Dopo la deludente performance di X-Men le Origini: Wolverine (2009), la 20th Century Fox produsse Wolverine – L’immortale (2013), secondo film da solista dedicato al Mutante Artigliato interpretato da Hugh Jackman sin dal 2000. Nonostante non venga ricordato tra i migliori capitoli della saga cinematografica degli X-Men, il film diretto da James Mangold ha saputo reinventare la celebre run a fumetti di Frank Miller e Chris Claremont esplorando i problemi derivanti dal fattore rigenerante di Logan e il suo passato in Giappone.
Durante un’intervista con SYFY WIRE per celebrare il decimo anniversario dall’uscita della pellicola, la troupe ha raccontato alcuni retroscena inediti sulla realizzazione.
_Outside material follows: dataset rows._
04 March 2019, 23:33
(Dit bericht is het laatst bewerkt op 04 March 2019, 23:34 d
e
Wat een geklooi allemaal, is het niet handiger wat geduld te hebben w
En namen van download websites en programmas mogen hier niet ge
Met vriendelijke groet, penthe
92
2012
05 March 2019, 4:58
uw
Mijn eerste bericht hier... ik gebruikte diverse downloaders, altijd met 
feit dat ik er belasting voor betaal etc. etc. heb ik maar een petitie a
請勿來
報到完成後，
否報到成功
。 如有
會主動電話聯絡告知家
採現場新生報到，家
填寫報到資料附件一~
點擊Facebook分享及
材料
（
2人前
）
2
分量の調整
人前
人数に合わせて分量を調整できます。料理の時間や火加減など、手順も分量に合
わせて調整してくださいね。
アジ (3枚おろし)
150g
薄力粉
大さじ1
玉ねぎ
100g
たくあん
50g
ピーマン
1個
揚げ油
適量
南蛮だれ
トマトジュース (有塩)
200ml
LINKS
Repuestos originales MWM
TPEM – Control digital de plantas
Nel corso della discussione, il direttore della fotografia Ross Emery ha spiegato che l’intenzione del regista era di allontanarsi il più possibile dalle atmosfere della prima trilogia degli X-Men:
“[James Mangold] voleva discostarsi dal tradizionale mondo degli X-Men di Bryan Singer. Stavamo portando il personaggio in un nuovo ambiente inserendolo in una situazione molto meno da supereroi.”
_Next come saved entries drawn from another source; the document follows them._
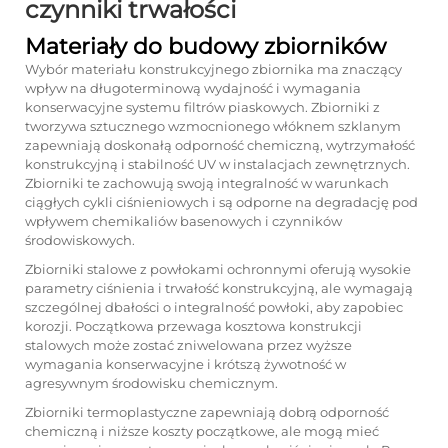
czynniki trwałości
Materiały do budowy zbiorników
Wybór materiału konstrukcyjnego zbiornika ma znaczący
wpływ na długoterminową wydajność i wymagania
konserwacyjne systemu filtrów piaskowych. Zbiorniki z
tworzywa sztucznego wzmocnionego włóknem szklanym
zapewniają doskonałą odporność chemiczną, wytrzymałość
konstrukcyjną i stabilność UV w instalacjach zewnętrznych.
Zbiorniki te zachowują swoją integralność w warunkach
ciągłych cykli ciśnieniowych i są odporne na degradację pod
wpływem chemikaliów basenowych i czynników
środowiskowych.
Zbiorniki stalowe z powłokami ochronnymi oferują wysokie
parametry ciśnienia i trwałość konstrukcyjną, ale wymagają
szczególnej dbałości o integralność powłoki, aby zapobiec
korozji. Początkowa przewaga kosztowa konstrukcji
stalowych może zostać zniwelowana przez wyższe
wymagania konserwacyjne i krótszą żywotność w
agresywnym środowisku chemicznym.
Zbiorniki termoplastyczne zapewniają dobrą odporność
chemiczną i niższe koszty początkowe, ale mogą mieć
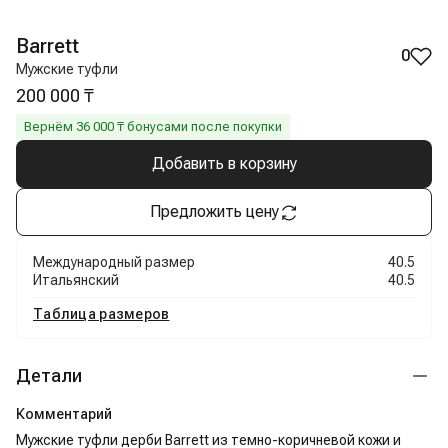
Barrett
0
Мужские туфли
200 000 ₸
Вернём
36 000
₸ бонусами после покупки
Добавить в корзину
Предложить цену
Международный размер
40.5
Итальянский
40.5
Таблица размеров
Детали
Комментарий
Мужские туфли дерби Barrett из темно-коричневой кожи и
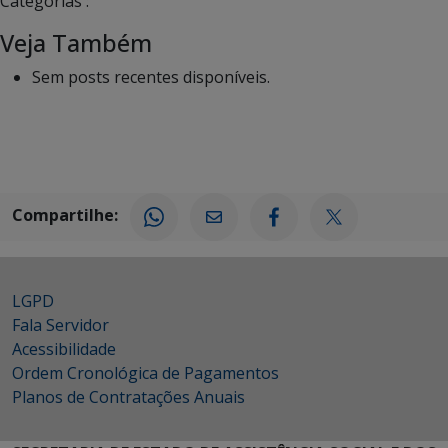
Categorias :
Veja Também
Sem posts recentes disponíveis.
Compartilhe:
LGPD
Fala Servidor
Acessibilidade
Ordem Cronológica de Pagamentos
Planos de Contratações Anuais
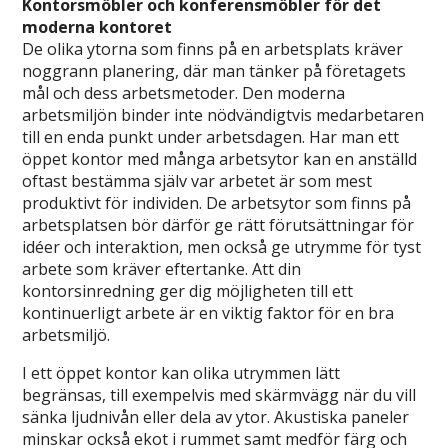
Kontorsmöbler och konferensmöbler för det
moderna kontoret
De olika ytorna som finns på en arbetsplats kräver
noggrann planering, där man tänker på företagets
mål och dess arbetsmetoder. Den moderna
arbetsmiljön binder inte nödvändigtvis medarbetaren
till en enda punkt under arbetsdagen. Har man ett
öppet kontor med många arbetsytor kan en anställd
oftast bestämma själv var arbetet är som mest
produktivt för individen. De arbetsytor som finns på
arbetsplatsen bör därför ge rätt förutsättningar för
idéer och interaktion, men också ge utrymme för tyst
arbete som kräver eftertanke. Att din
kontorsinredning ger dig möjligheten till ett
kontinuerligt arbete är en viktig faktor för en bra
arbetsmiljö.
I ett öppet kontor kan olika utrymmen lätt
begränsas, till exempelvis med skärmvägg när du vill
sänka ljudnivån eller dela av ytor. Akustiska paneler
minskar också ekot i rummet samt medför färg och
Lo scenografo François Audouy aggiunge:
“Il concetto di un road movie crudo su Wolverine ambientato in Giappone era un’idea di forte ispirazione. Potevo immaginare che il lavoro mi avrebbe dato un’opportunità di approfondire le numerose sfaccettature della cultura giapponese. Le sfumature e l’unicità di questo soggetto rappresentavano una sfida sia stimolante che terrificante.”
Il regista James Mangold, intenzionato a trovare un’estetica che potesse mescolare le influenze sia dai film occidentali che orientali, prese in considerazione i western classici come Il texano dagli occhi di ghiaccio di Clint Eastwood e la filmografia dei leggendari registi giapponesi Akira Kurosawa (autore de Il trono di sangue e I sette samurai) e Yasujirō Ozu (regista di Erbe fluttuanti).
Emery continua:
“È come un film sui samurai. Era entusiasmante non realizzare soltanto un altro film degli X-Men fatto con lo stampino e aggiungere un altro strato alla narrazione.
Jim aveva creato un montaggio di immagini evocative: un mafioso della Yakuza, un primo piano estremo di un occhio sudante, un vicolo Shinjuku bagnato dalla pioggia e delle katane macchiate di sangue. Ebbi la sensazione che Jim non volesse soltanto che cercassi delle scenografie affascinanti, ma che fosse anche alla ricerca di un mondo che avrebbe elevato il sottotesto emotivo della storia.”